Joff Wild in the IAM blog observed in “Why now and why not at director?” that the timing of Lee’s appointment has profound implications:

“What is interesting about the deputy job, though, is that while the post-holder runs the office in the absence of a permanent Director, she does not have to be approved by legislators. Had Lee been appointed Director now or any time earlier she would have had to have gone in front of the Senate Judiciary Committee, which would then have had to have decided whether to forward her nomination to the full Senate for a final vote of approval.

“It’s inconceivable that this was not fully known to everyone involved in the process of putting Lee in place. Thus, it is hard to escape the conclusion that a principle driving force behind making her deputy Director and not Director is that the Obama administration wanted to avoid legislative scrutiny of her appointment.
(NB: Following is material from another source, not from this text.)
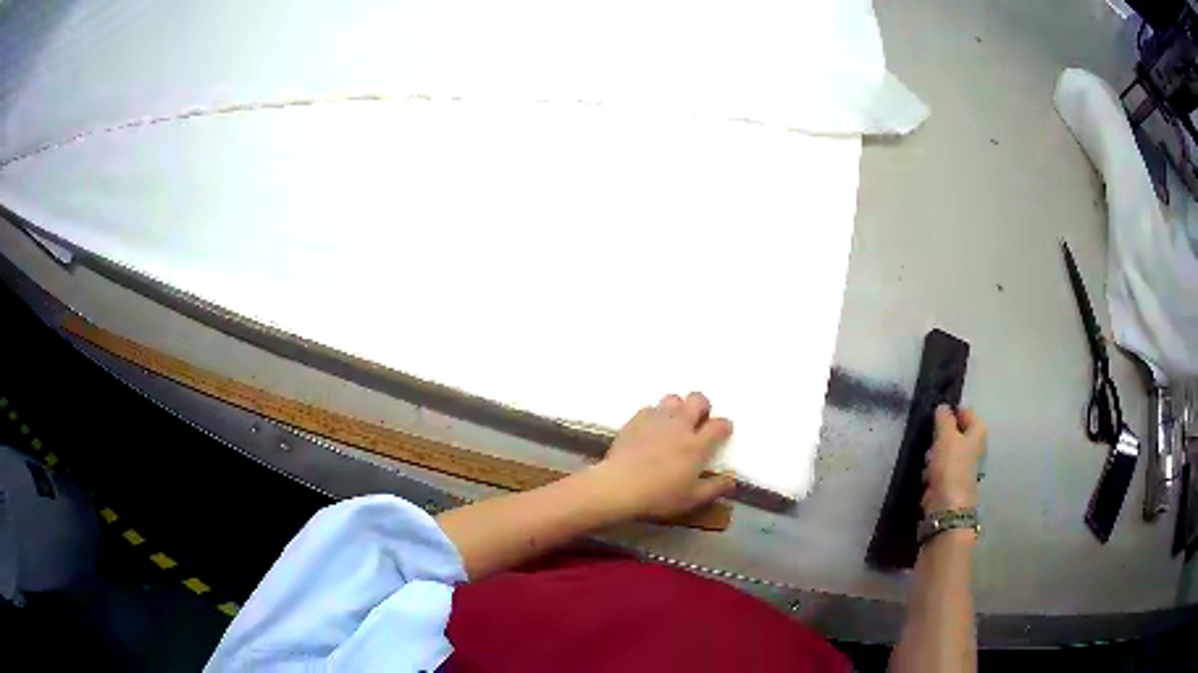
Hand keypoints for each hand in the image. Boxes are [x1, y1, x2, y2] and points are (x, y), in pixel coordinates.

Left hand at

If that is the case, the question then is why?

“The obvious answer is Lee’s past links to Google, a company which has thrown a lot of lobbying money at and provided loud vocal support for significant reform to the US patent litigation system, and which also strongly supports restricting the patentability of certain types of invention – notably those relating to software. There is little doubt that members of the Senate would have focused on Lee’s views on such issues and her ties with Google had they been given the opportunity to do so.”

*     *     *

Last month at the IP Business Congress in Singapore, someone said to me, half in jest, I thought at the time, that “Google is to Obama Administration what Halliburton was to Bush’s.”

That’s no longer sounding very funny. Former Google CEO Eric Schmidt has been a close Obama adviser and fundraiser, and has helped to craft the White House’s IP policy.

While Google may be the definitive search engine its patent policies are designed to promote its own agenda, not the future of innovation, inventors or other businesses. It is the job of the President and Congress to refrain from partisan politics and keep a watchful eye on potential conflicts of interest, or their appearance.

The questionable appointment of Ms. Lee after more than a year without a USPTO Director, and without the Senate’s approval, may very well cement Mr. Obama’s legacy as the anti-patent/ anti-innovation President, and one too easily lead astray.